* [DOCUMENT SECTION]
____________________
N.B. cctk crisprdiff uses matplotlib to perform all plotting functions. You can specify the format of the output file by providing a filename with an extension corresponding to the desired file format. E.g. out_file.png will produce a PNG format file, while out_file.svg will produce an SVG format file. Any file format compatible with matplotlib.pyplot.savefig() should work.

Output files

CRISPRdiff plot

cctk crisprdiff’s main output is a plot representing the relationships of a set of arrays. An example of this plot is shown below and the main visual elements are highlighted.

../_images/diffplot_eg.png

Each row of rectangles in the plot corresponds to an array. Spacers in each array are plotted in the same order as the appear on the corresponding line in the input file. In addition, 4 features of the plot are highlighted with red circles. Below is a description of these 4 elements:

  1. The ID of the array being plotted. This is whatever the first column of the input file contains.

  2. A spacer that is unique to a single array being plotted. Unique spacers are all plotted as identical small, black rectangles. N.B. Spacers are determined to be unique soley based on the arrays selected for plotting. A spacer drawn as a thin, black rectangle may be present in other arrays in your dataset that are not included in the plot.
____________________
* [CHALLENGE 1] Please retype everything in the crisprdiff documentation from "cctk crisprdiff’s main" down to "elements are highlighted.".
* [CHALLENGE 2] Translate this sentence from the crisprdiff documentation into Spanish: "Each row of rectangles in the plot corresponds to an array."
____________________
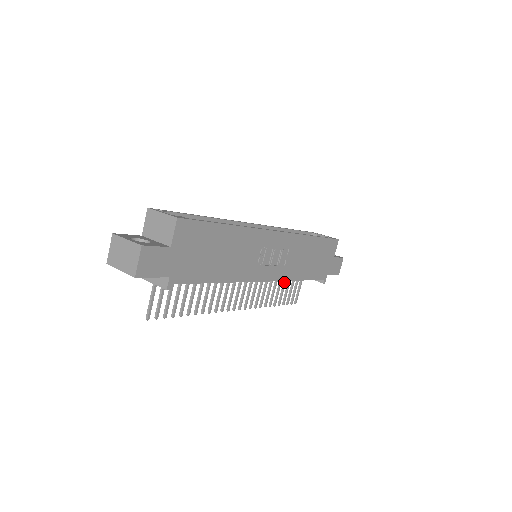
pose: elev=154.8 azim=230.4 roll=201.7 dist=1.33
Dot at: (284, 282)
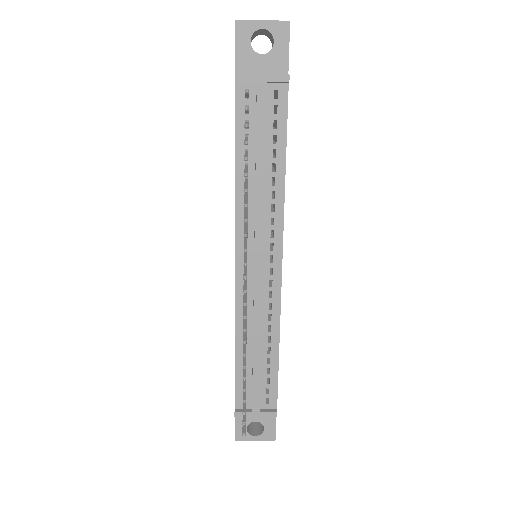
Dot at: occluded
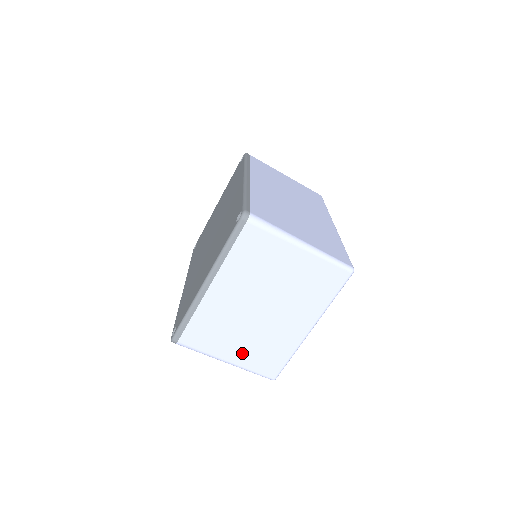
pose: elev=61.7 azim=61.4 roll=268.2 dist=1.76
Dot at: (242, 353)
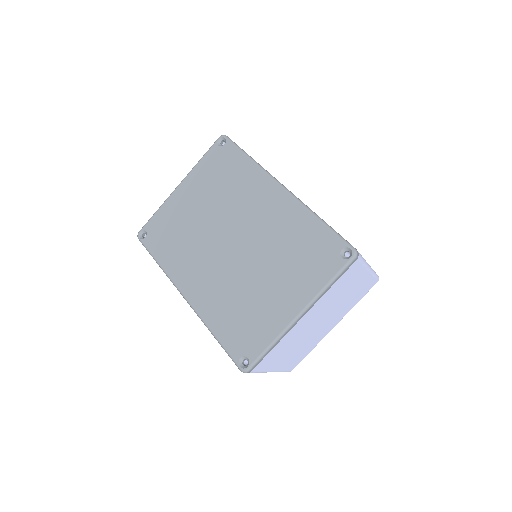
Dot at: (287, 361)
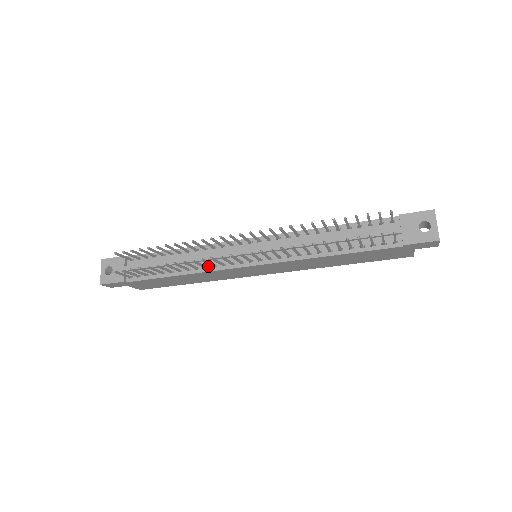
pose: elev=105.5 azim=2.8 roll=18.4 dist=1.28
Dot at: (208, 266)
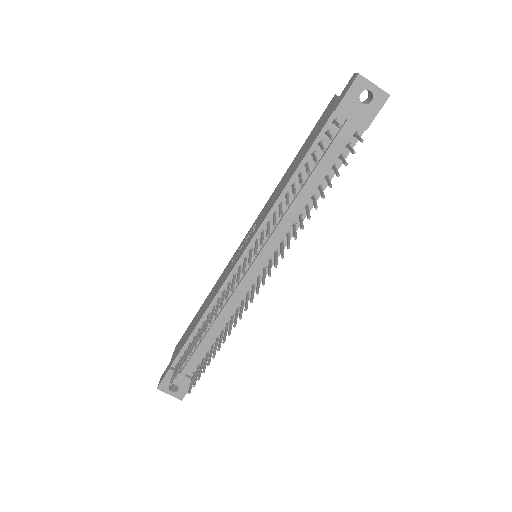
Dot at: (238, 306)
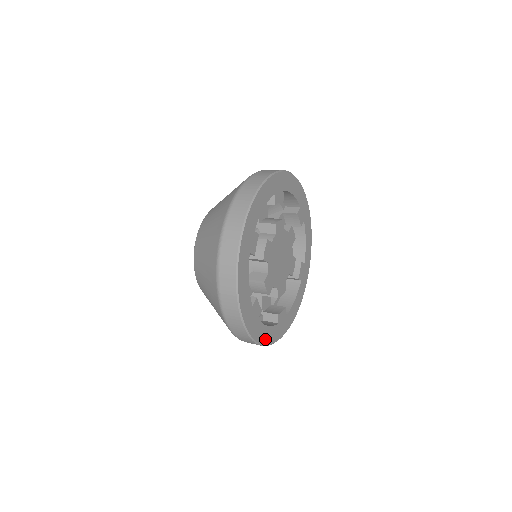
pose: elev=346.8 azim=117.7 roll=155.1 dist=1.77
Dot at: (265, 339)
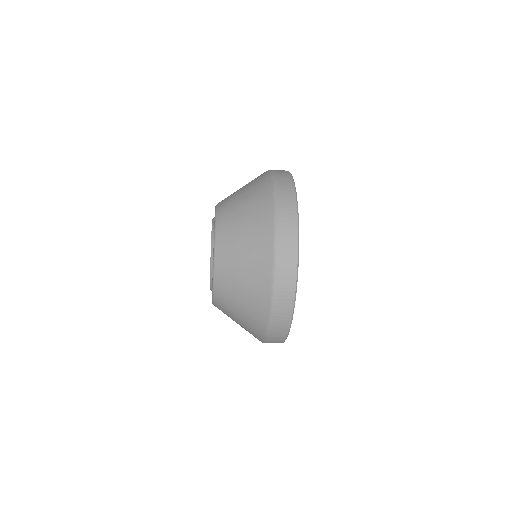
Dot at: occluded
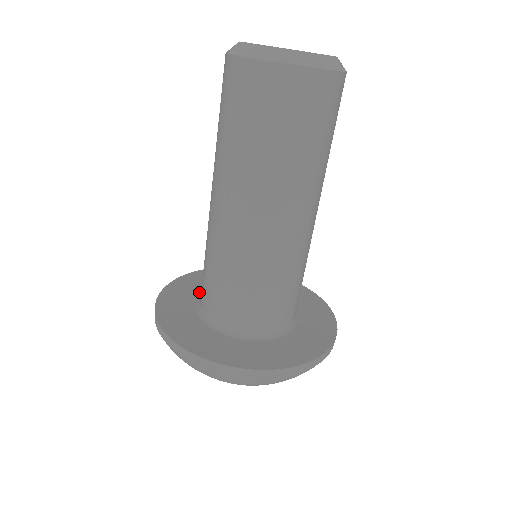
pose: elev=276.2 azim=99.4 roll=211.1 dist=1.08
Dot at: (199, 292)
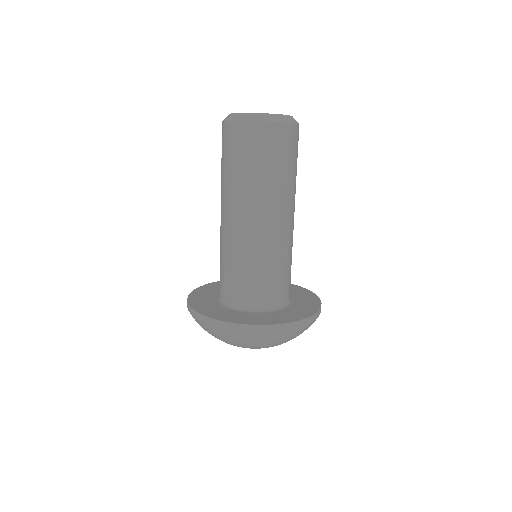
Dot at: (217, 293)
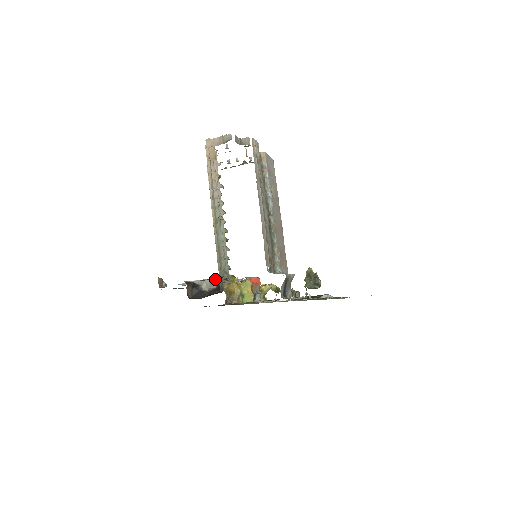
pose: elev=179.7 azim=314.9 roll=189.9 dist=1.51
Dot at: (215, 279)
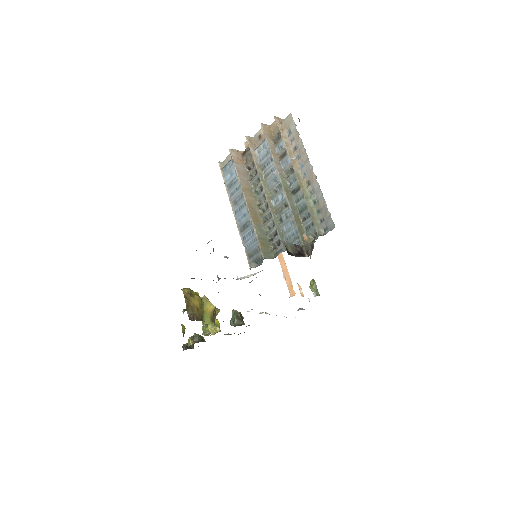
Dot at: (294, 244)
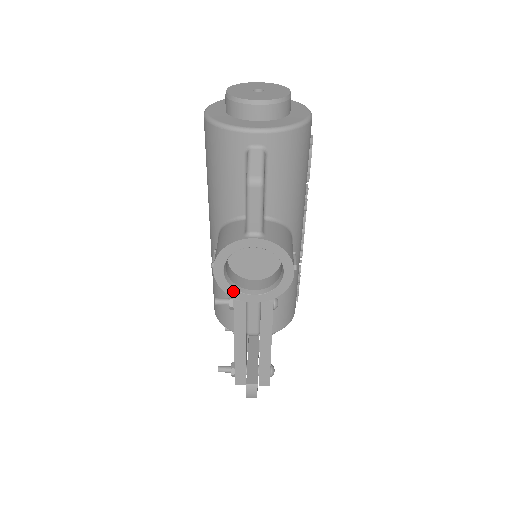
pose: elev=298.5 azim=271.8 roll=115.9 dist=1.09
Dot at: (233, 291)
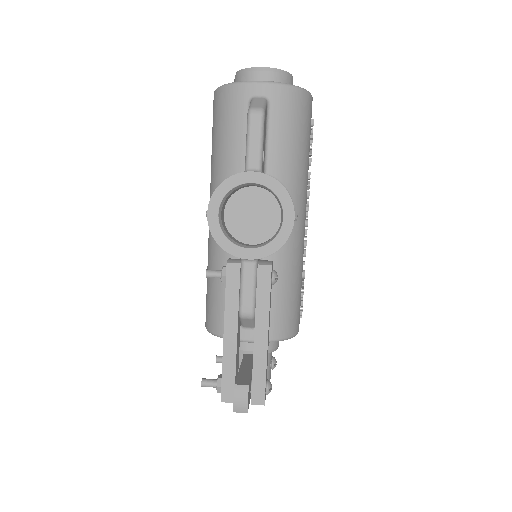
Dot at: (227, 242)
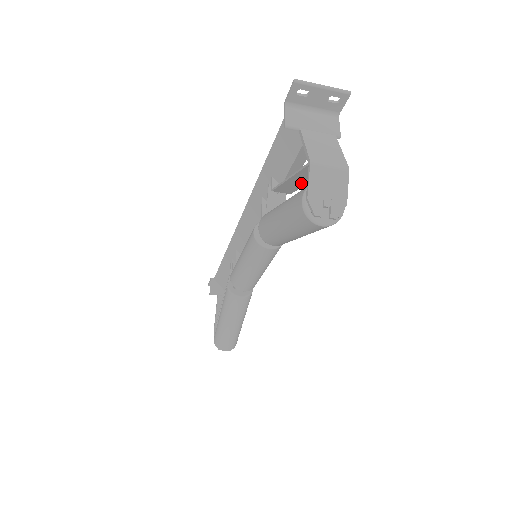
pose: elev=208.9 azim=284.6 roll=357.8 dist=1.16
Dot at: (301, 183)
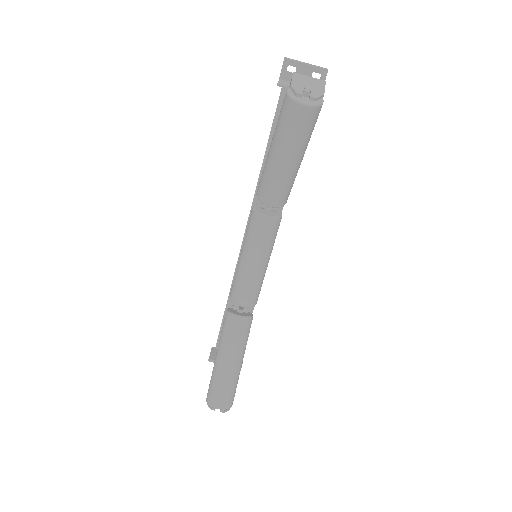
Dot at: occluded
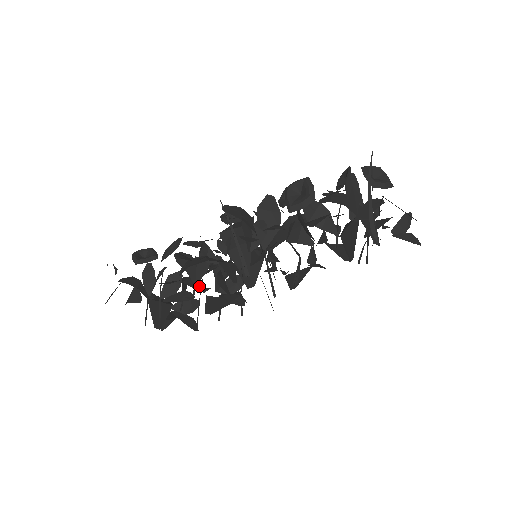
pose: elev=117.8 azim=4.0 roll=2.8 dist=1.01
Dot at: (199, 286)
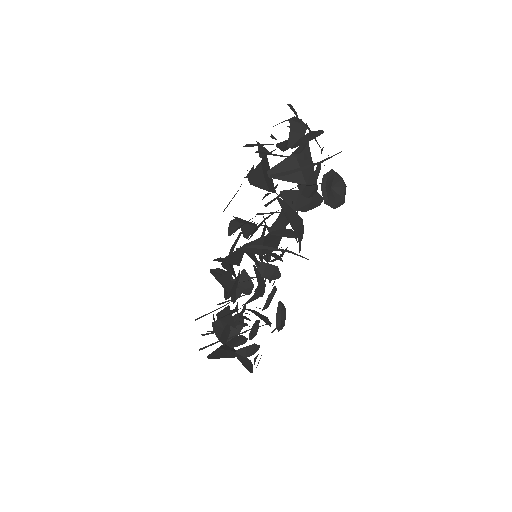
Dot at: (242, 316)
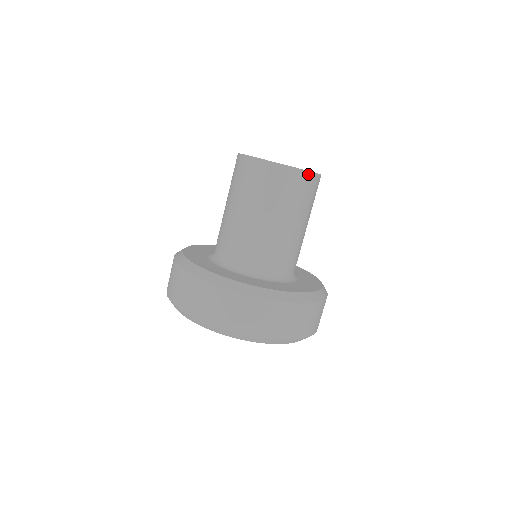
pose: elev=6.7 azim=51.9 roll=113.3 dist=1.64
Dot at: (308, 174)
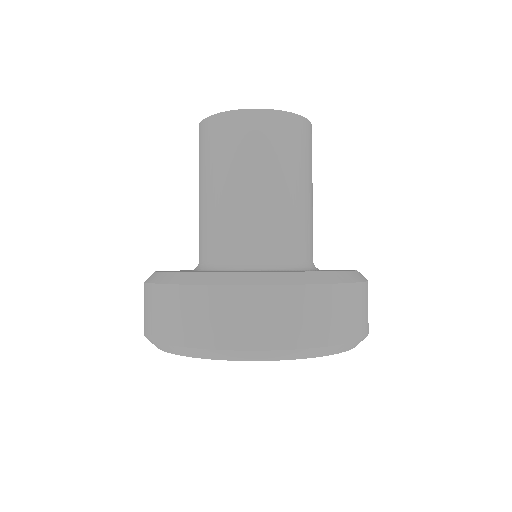
Dot at: (265, 113)
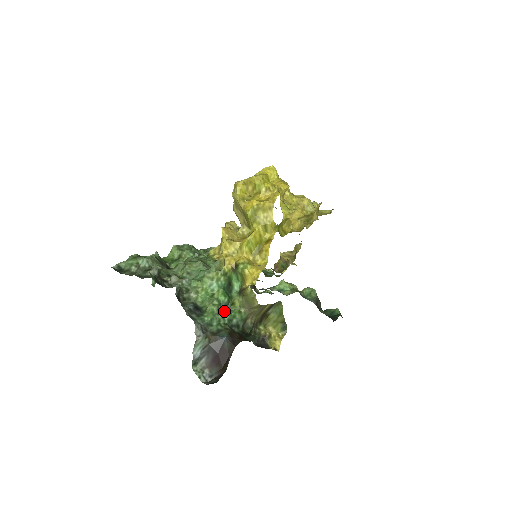
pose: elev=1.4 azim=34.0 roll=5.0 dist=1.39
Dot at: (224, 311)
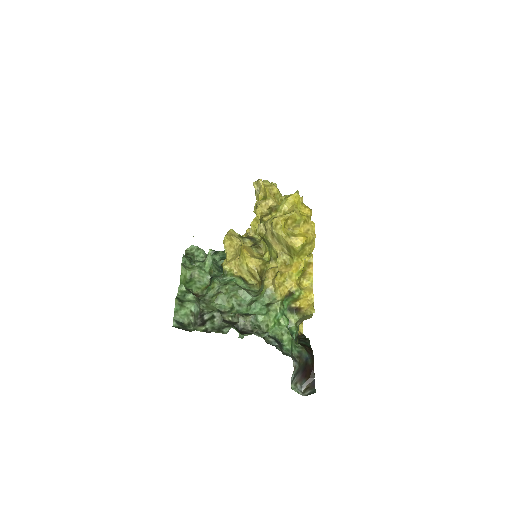
Dot at: occluded
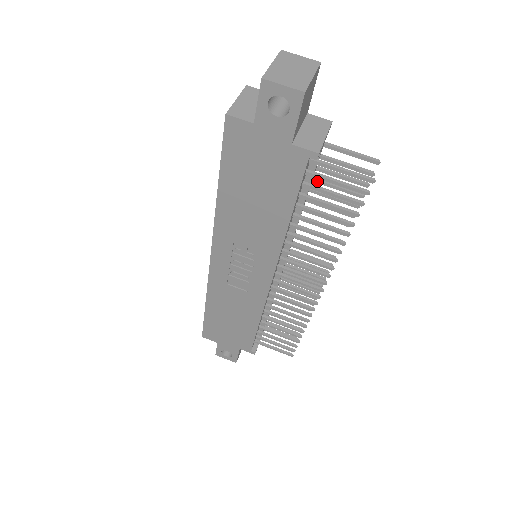
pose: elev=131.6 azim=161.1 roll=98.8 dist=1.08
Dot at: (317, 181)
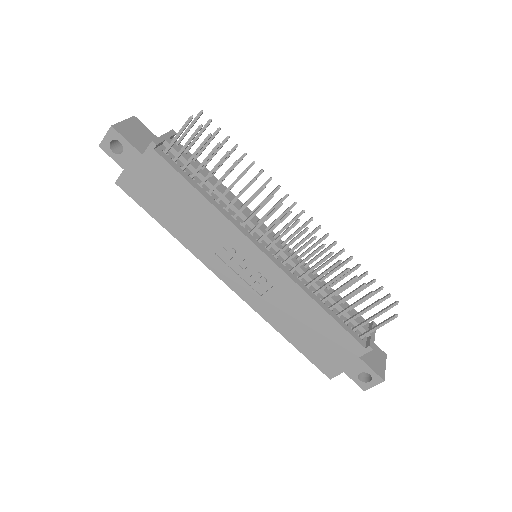
Dot at: (205, 164)
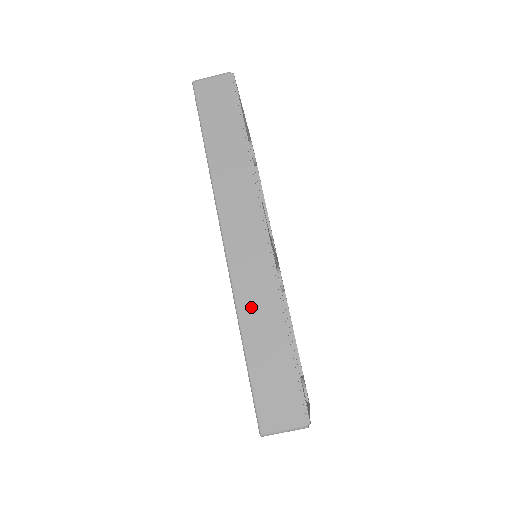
____________________
* [RESULT 1]
cctk crisprdiff’s main output is a plot representing the relationships of a set of arrays. An example of this plot is shown below and the main visual elements are highlighted.

* [RESULT 2] Cada fila de rectángulos del gráfico corresponde a una matriz.